STUDY MATERIAL Block Start

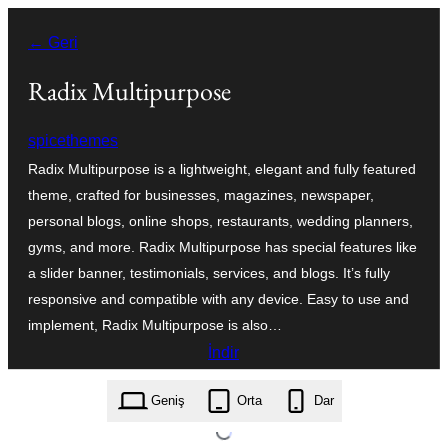
İçeriğe
← Geri
geç
Radix Multipurpose
spicethemes
Radix Multipurpose is a lightweight, elegant and fully featured
theme, crafted for businesses, magazines, newspaper,
personal blogs, online shops, restaurants, wedding planners,
gyms, and more. Radix Multipurpose has special features like
a slider banner, testimonials, services, and blogs. It’s fully
responsive and compatible with any device. Easy to use and
implement, Radix Multipurpose is also…
İndir
radix-multipurpose.2.2.9.zip
Geniş
Orta
Dar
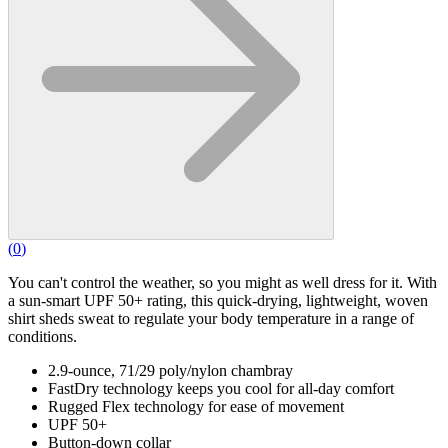
(
0
)
You can't control the weather, so you might as well dress for it. With
a sun-smart UPF 50+ rating, this quick-drying, lightweight, woven
shirt sheds sweat to regulate your body temperature in a range of
conditions.
2.9-ounce, 71/29 poly/nylon chambray
FastDry technology keeps you cool for all-day comfort
Rugged Flex technology for ease of movement
UPF 50+
Button-down collar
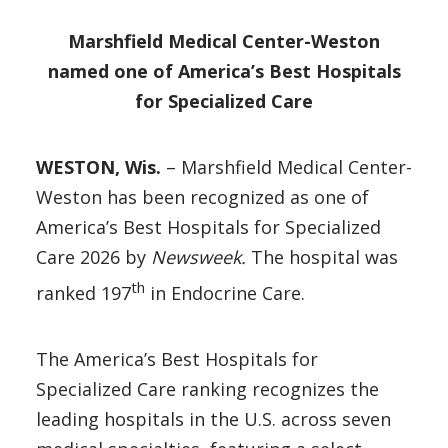
Marshfield Medical Center-Weston
named one of America’s Best Hospitals
for Specialized Care
WESTON, Wis.
– Marshfield Medical Center-
Weston has been recognized as one of
America’s Best Hospitals for Specialized
Care 2026 by
Newsweek.
The hospital was
th
ranked 197
in Endocrine Care.
The America’s Best Hospitals for
Specialized Care ranking recognizes the
leading hospitals in the U.S. across seven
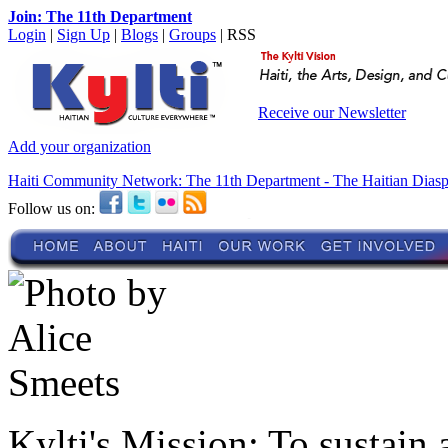
Join: The 11th Department
Login
|
Sign Up
|
Blogs
|
Groups
| RSS
Receive our Newsletter
Add your organization
Haiti Community Network: The 11th Department - The Haitian Dias
Follow us on:
Kylti's Mission:
To sustain 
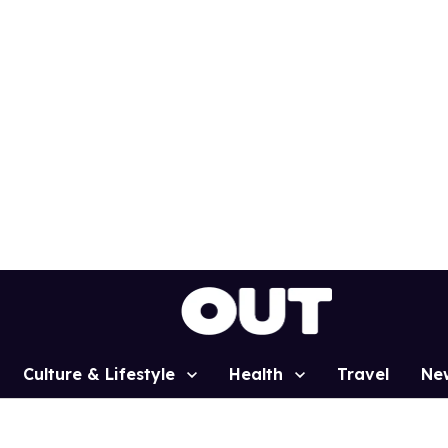
Culture & Lifestyle
Health
Travel
Ne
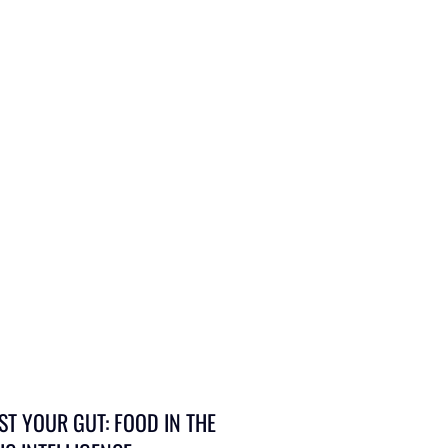
ST YOUR GUT: FOOD IN THE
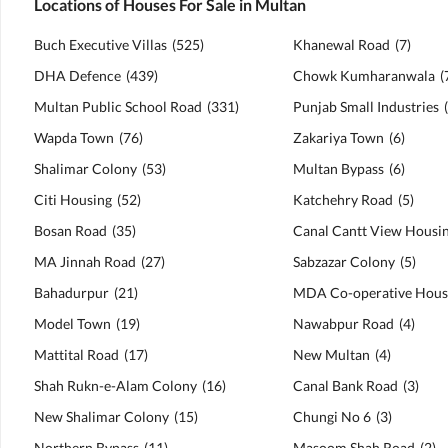
Locations of Houses For Sale in Multan
Buch Executive Villas
(
525
)
Khanewal Road
(
7
)
DHA Defence
(
439
)
Chowk Kumharanwala
(
Multan Public School Road
(
331
)
Punjab Small Industries
(
Wapda Town
(
76
)
Zakariya Town
(
6
)
Shalimar Colony
(
53
)
Multan Bypass
(
6
)
Citi Housing
(
52
)
Katchehry Road
(
5
)
Bosan Road
(
35
)
MA Jinnah Road
(
27
)
Sabzazar Colony
(
5
)
Bahadurpur
(
21
)
Model Town
(
19
)
Nawabpur Road
(
4
)
Mattital Road
(
17
)
New Multan
(
4
)
Shah Rukn-e-Alam Colony
(
16
)
Canal Bank Road
(
3
)
New Shalimar Colony
(
15
)
Chungi No 6
(
3
)
Northern Bypass
(
11
)
Masoom Shah Road
(
2
)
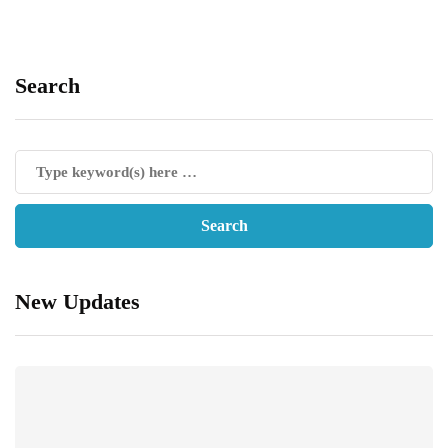
Search
New Updates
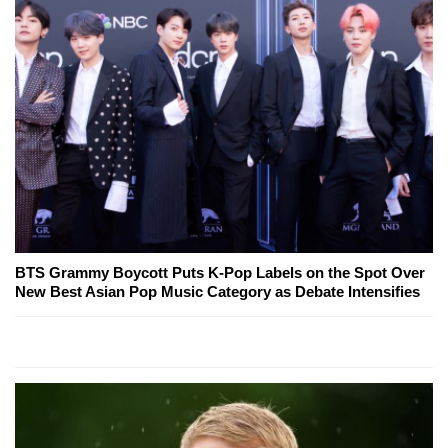
BTS Grammy Boycott Puts K-Pop Labels on the Spot Over
New Best Asian Pop Music Category as Debate Intensifies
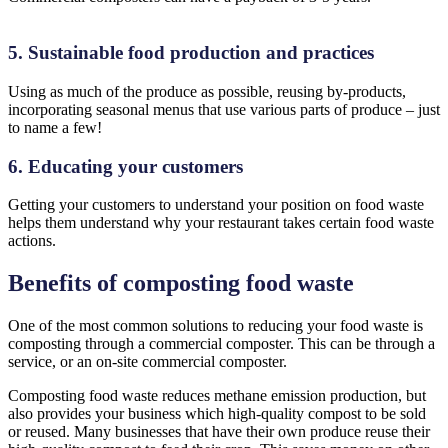
5. Sustainable food production and practices
Using as much of the produce as possible, reusing by-products,
incorporating seasonal menus that use various parts of produce – just
to name a few!
6. Educating your customers
Getting your customers to understand your position on food waste
helps them understand why your restaurant takes certain food waste
actions.
Benefits of composting food waste
One of the most common solutions to reducing your food waste is
composting through a commercial composter. This can be through a
service, or an on-site commercial composter.
Composting food waste reduces methane emission production, but
also provides your business which high-quality compost to be sold
or reused. Many businesses that have their own produce reuse their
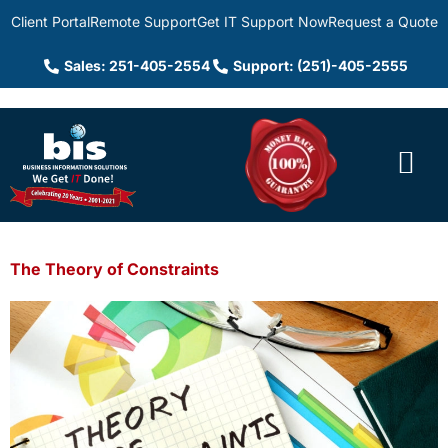
Client Portal
Remote Support
Get IT Support Now
Request a Quote
Sales: 251-405-2554
Support: (251)-405-2555
The Theory of Constraints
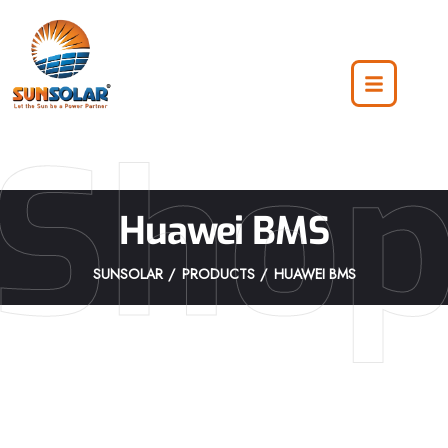
Sho
Huawei BMS
SUNSOLAR
PRODUCTS
HUAWEI BMS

STUDY MATERIAL Block End

• **THE TASK**
Reproduce, line for line and unchanged, the text under each item above. Omit the pictures.

• **SOLUTION FOR THIS EXERCISE**
İçeriğe
← Geri
geç
Radix Multipurpose
spicethemes
Radix Multipurpose is a lightweight, elegant and fully featured
theme, crafted for businesses, magazines, newspaper,
personal blogs, online shops, restaurants, wedding planners,
gyms, and more. Radix Multipurpose has special features like
a slider banner, testimonials, services, and blogs. It’s fully
responsive and compatible with any device. Easy to use and
implement, Radix Multipurpose is also…
İndir
radix-multipurpose.2.2.9.zip
Geniş
Orta
Dar
(
0
)
You can't control the weather, so you might as well dress for it. With
a sun-smart UPF 50+ rating, this quick-drying, lightweight, woven
shirt sheds sweat to regulate your body temperature in a range of
conditions.
2.9-ounce, 71/29 poly/nylon chambray
FastDry technology keeps you cool for all-day comfort
Rugged Flex technology for ease of movement
UPF 50+
Button-down collar
Marshfield Medical Center-Weston
named one of America’s Best Hospitals
for Specialized Care
WESTON, Wis.
– Marshfield Medical Center-
Weston has been recognized as one of
America’s Best Hospitals for Specialized
Care 2026 by
Newsweek.
The hospital was
th
ranked 197
in Endocrine Care.
The America’s Best Hospitals for
Specialized Care ranking recognizes the
leading hospitals in the U.S. across seven
Join: The 11th Department
Login
|
Sign Up
|
Blogs
|
Groups
| RSS
Receive our Newsletter
Add your organization
Haiti Community Network: The 11th Department - The Haitian Dias
Follow us on:
Kylti's Mission:
To sustain 
Culture & Lifestyle
Health
Travel
Ne
ST YOUR GUT: FOOD IN THE
Locations of Houses For Sale in Multan
Buch Executive Villas
(
525
)
Khanewal Road
(
7
)
DHA Defence
(
439
)
Chowk Kumharanwala
(
Multan Public School Road
(
331
)
Punjab Small Industries
(
Wapda Town
(
76
)
Zakariya Town
(
6
)
Shalimar Colony
(
53
)
Multan Bypass
(
6
)
Citi Housing
(
52
)
Katchehry Road
(
5
)
Bosan Road
(
35
)
MA Jinnah Road
(
27
)
Sabzazar Colony
(
5
)
Bahadurpur
(
21
)
Model Town
(
19
)
Nawabpur Road
(
4
)
Mattital Road
(
17
)
New Multan
(
4
)
Shah Rukn-e-Alam Colony
(
16
)
Canal Bank Road
(
3
)
New Shalimar Colony
(
15
)
Chungi No 6
(
3
)
Northern Bypass
(
11
)
Masoom Shah Road
(
2
)
Search
New Updates
BTS Grammy Boycott Puts K-Pop Labels on the Spot Over
New Best Asian Pop Music Category as Debate Intensifies
5. Sustainable food production and practices
Using as much of the produce as possible, reusing by-products,
incorporating seasonal menus that use various parts of produce – just
to name a few!
6. Educating your customers
Getting your customers to understand your position on food waste
helps them understand why your restaurant takes certain food waste
actions.
Benefits of composting food waste
One of the most common solutions to reducing your food waste is
composting through a commercial composter. This can be through a
service, or an on-site commercial composter.
Composting food waste reduces methane emission production, but
also provides your business which high-quality compost to be sold
or reused. Many businesses that have their own produce reuse their
Client Portal
Remote Support
Get IT Support Now
Request a Quote
Sales: 251-405-2554
Support: (251)-405-2555
The Theory of Constraints
Sho
Huawei BMS
SUNSOLAR
PRODUCTS
HUAWEI BMS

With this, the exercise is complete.